RECORDS:
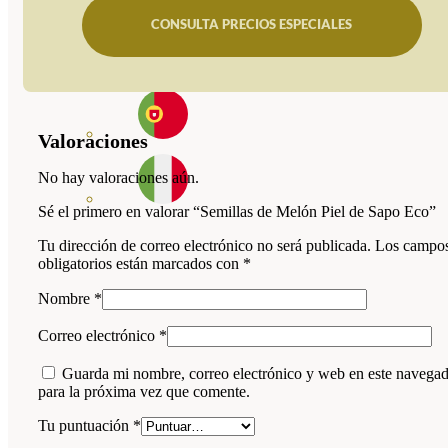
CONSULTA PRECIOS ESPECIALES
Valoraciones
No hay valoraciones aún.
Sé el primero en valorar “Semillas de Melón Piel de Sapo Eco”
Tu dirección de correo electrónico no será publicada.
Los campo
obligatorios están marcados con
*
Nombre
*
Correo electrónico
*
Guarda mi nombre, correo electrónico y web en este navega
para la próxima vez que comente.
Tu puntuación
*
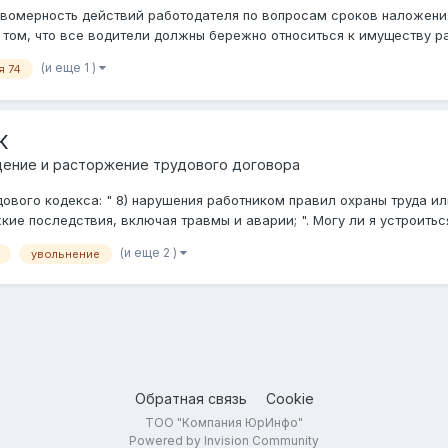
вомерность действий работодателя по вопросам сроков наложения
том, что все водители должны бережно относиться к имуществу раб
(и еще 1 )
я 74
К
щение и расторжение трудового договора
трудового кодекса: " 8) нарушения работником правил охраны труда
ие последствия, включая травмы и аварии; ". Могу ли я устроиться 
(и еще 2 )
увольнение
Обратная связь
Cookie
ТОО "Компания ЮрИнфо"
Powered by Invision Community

EXERCISE PROMPT:
Reproduce the text of every entry above, line for line and unchanged, and leave the pictures out of your answer.

ANSWER SPACE:
CONSULTA PRECIOS ESPECIALES
Valoraciones
No hay valoraciones aún.
Sé el primero en valorar “Semillas de Melón Piel de Sapo Eco”
Tu dirección de correo electrónico no será publicada.
Los campo
obligatorios están marcados con
*
Nombre
*
Correo electrónico
*
Guarda mi nombre, correo electrónico y web en este navega
para la próxima vez que comente.
Tu puntuación
*
вомерность действий работодателя по вопросам сроков наложения
том, что все водители должны бережно относиться к имуществу раб
(и еще 1 )
я 74
К
щение и расторжение трудового договора
трудового кодекса: " 8) нарушения работником правил охраны труда
ие последствия, включая травмы и аварии; ". Могу ли я устроиться 
(и еще 2 )
увольнение
Обратная связь
Cookie
ТОО "Компания ЮрИнфо"
Powered by Invision Community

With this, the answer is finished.